Marketplacer Founder Profile
What do you get when you cross an accountant with a classified ads salesman? A business that has turned modern shopping on its head.
In 2007, Jason Wyatt was a chartered accountant working in London and his best friend Sam Salter, a childhood mate, was selling classified ads for some of Australia’s biggest magazines.
Salter was from a cycling family, so when the two caught up in Melbourne, inevitably their conversation turned into an idea to create a marketplace for bikes.
While the vehicle market had websites like carsales.com.au, the bike sector didn’t have an equivalent. “More bikes sold than cars every day, it’s a highly fragmented industry,” says Wyatt.
With help from Wyatt’s girlfriend at the time, a senior user experience designer, the two developed BikeExchange, which was designed to be the go-to online classifieds for bike buyers all over Australia. Wyatt quit his job and returned to Australia, convinced he had to dedicate himself to it full-time to make it work.
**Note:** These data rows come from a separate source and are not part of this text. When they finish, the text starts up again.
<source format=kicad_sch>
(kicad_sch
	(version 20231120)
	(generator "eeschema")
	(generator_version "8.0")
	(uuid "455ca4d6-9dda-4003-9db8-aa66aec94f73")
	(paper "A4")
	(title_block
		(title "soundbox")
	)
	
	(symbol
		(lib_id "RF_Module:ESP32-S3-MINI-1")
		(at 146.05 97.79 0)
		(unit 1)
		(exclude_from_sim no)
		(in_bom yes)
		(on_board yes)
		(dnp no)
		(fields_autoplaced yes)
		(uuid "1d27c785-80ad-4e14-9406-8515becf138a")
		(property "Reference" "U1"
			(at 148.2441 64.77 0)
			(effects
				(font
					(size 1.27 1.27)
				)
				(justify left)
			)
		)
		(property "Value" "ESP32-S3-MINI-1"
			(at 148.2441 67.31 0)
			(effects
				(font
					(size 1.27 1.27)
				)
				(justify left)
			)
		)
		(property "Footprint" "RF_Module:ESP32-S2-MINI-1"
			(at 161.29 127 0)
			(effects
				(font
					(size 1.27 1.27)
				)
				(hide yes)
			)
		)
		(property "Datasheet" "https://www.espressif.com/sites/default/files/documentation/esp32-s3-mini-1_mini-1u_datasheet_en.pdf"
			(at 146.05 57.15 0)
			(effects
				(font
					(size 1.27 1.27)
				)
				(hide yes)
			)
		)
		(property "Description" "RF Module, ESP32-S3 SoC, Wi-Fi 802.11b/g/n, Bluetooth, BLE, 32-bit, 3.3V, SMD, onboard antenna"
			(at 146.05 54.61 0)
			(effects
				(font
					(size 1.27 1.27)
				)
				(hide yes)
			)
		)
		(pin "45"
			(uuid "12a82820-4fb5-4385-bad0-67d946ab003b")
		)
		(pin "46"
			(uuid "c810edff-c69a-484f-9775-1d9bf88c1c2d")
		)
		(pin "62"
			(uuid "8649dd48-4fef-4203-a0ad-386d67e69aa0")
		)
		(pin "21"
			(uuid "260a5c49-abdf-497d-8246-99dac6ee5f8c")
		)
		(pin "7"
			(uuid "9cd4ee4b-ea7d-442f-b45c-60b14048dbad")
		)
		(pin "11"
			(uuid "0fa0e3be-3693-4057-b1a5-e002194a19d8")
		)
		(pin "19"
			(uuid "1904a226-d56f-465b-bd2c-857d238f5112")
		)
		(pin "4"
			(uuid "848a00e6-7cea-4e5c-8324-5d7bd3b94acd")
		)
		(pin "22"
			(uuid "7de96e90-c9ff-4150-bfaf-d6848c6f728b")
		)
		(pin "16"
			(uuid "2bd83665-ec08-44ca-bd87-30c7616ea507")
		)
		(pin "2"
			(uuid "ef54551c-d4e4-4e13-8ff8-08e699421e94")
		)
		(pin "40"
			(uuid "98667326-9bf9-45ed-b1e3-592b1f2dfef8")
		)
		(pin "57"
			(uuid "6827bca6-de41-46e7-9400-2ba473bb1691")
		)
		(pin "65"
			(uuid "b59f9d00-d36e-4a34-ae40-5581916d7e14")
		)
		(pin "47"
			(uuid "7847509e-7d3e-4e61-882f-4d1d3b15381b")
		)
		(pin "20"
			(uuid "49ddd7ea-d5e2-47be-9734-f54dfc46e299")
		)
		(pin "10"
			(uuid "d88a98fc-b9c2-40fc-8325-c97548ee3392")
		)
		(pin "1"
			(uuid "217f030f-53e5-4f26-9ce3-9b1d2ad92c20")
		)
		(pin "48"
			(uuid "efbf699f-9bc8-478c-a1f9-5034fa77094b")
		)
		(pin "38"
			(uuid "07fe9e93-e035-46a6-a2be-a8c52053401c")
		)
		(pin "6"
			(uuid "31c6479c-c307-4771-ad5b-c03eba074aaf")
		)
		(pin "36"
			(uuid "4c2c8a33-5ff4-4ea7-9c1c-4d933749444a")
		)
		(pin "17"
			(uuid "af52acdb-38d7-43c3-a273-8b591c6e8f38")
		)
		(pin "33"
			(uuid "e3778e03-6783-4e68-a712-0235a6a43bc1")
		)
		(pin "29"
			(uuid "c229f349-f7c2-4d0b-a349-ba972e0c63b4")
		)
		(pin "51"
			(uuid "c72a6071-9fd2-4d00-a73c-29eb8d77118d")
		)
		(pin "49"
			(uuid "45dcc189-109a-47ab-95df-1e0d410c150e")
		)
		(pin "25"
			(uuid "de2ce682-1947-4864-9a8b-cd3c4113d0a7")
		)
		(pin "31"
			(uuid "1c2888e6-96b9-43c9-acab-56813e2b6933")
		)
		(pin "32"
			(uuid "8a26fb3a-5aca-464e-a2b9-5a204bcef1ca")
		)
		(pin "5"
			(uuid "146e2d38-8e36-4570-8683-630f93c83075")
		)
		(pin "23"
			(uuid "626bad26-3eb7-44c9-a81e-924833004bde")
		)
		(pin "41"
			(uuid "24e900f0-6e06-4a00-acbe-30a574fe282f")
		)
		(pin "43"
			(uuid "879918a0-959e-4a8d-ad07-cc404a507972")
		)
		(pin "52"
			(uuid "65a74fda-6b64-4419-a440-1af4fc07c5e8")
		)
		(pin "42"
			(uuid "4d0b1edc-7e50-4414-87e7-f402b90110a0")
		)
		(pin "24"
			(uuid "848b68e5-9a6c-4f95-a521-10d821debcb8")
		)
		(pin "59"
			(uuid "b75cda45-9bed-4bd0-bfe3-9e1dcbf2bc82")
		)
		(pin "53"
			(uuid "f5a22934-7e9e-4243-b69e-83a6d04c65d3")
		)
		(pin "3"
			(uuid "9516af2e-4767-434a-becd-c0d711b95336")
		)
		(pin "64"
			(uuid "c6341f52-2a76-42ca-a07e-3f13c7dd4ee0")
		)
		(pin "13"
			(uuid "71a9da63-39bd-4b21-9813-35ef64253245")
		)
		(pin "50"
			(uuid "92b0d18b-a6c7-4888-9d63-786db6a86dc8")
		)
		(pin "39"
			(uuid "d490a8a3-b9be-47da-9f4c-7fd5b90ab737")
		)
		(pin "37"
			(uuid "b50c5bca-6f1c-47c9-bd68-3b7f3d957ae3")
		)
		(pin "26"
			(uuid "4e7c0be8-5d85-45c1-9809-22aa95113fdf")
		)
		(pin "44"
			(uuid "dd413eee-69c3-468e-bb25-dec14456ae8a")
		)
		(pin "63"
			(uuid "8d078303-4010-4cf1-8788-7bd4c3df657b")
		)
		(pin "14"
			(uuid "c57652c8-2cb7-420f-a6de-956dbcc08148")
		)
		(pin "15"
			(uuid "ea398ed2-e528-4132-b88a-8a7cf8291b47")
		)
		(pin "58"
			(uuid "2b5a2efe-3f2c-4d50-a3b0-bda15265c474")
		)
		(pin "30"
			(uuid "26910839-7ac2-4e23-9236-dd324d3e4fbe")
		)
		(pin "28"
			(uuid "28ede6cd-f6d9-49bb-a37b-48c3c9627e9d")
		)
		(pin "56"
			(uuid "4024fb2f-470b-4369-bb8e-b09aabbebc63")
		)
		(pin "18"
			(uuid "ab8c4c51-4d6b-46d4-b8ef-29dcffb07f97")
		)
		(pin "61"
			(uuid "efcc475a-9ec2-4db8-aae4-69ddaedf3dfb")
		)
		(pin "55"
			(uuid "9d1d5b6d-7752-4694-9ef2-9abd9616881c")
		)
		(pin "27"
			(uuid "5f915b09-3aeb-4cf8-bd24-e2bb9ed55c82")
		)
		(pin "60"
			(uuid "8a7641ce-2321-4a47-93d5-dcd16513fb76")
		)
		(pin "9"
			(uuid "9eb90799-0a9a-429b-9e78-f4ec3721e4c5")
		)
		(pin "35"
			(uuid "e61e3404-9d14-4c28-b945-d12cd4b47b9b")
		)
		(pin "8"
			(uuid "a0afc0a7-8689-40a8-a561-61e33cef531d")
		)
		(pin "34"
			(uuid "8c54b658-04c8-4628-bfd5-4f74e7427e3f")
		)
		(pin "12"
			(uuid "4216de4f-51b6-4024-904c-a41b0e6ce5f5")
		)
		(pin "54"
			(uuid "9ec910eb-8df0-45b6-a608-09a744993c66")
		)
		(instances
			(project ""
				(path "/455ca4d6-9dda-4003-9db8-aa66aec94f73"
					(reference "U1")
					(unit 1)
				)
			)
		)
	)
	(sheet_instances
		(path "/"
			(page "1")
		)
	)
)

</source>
At the time, web development for this type of ecommerce platform was in its infancy, so the pair had to find someone to build it. Wyatt and Salter interviewed every web developer on the first few pages of Google—40 in all—figuring if a developer could rank on Google, they knew what they were doing.
“The quotes ranged from $5,000 to $250,000 and in the end the decision was easy because we’d started with $28,000 and we’d spent our first $10,000 on a logo, which meant about $20,000 for sales, marketing and building the website,” says Wyatt.
By the time the web development phase was over, however, they had a website that barely resembled their brief and no money in their account. Their developer pick was a bust. Then a third partner offered to develop the website for a share in the business. With nothing left to lose, Wyatt and Salter brought him on board and he built the site as they intended. Eventually they bought him out.
So the duo had a website and a logo—but no customers. “We, mostly Sam, jumped in the car and knocked on the door of every single bike store in the country, signing them up one by one.” The rest is history.
THE TURNING POINT
In 2012, BikeExchange became the Telstra Australian Business of the Year, the award recognizing it not only as bike buyers’ favourite destination to find, buy and sell all things bike-related, but also as a well-run business. The duo were not the type to rest on their laurels, however, as they quickly realized that the model could also be applied to other verticals. “We needed to de-bike the platform, so we created The Exchange Group,” says Wyatt.
The pair had a number of offers from different market segments and ended up with joint venture partnerships with a team of highly experienced business people. BikeExchange is an international business, expanding into New Zealand, Germany, the UK and the USA, and they’ve used the model to provide buying platforms for baby items (TiniTrader.com.au), homewares (HouseofHome.com.au) and outdoor goods (Outdoria.com.au).
Turning The Exchange Group into Marketplacer—where the core business is to license the platform rather than look after specific verticals—was the next logical step. “We’ve done all the hard work. We rewrote the platform to work across different tribes; cyclists are a different tribe to mums and how you search for a bike is not how you search for a pram. Now it’s ready for new marketplaces.”
The key strength of the Marketplacer model is that it has buy-in from both online and offline retailers because stores and sites only pay for the leads delivered. It is not just changing ecommerce, says Wyatt, it’s changing shopping. “Once you understand the tribe, you understand it’s not just comparison shopping, it’s about tailoring how they look for items to deliver the right experience so they make the right buying decision. That’s valuable.”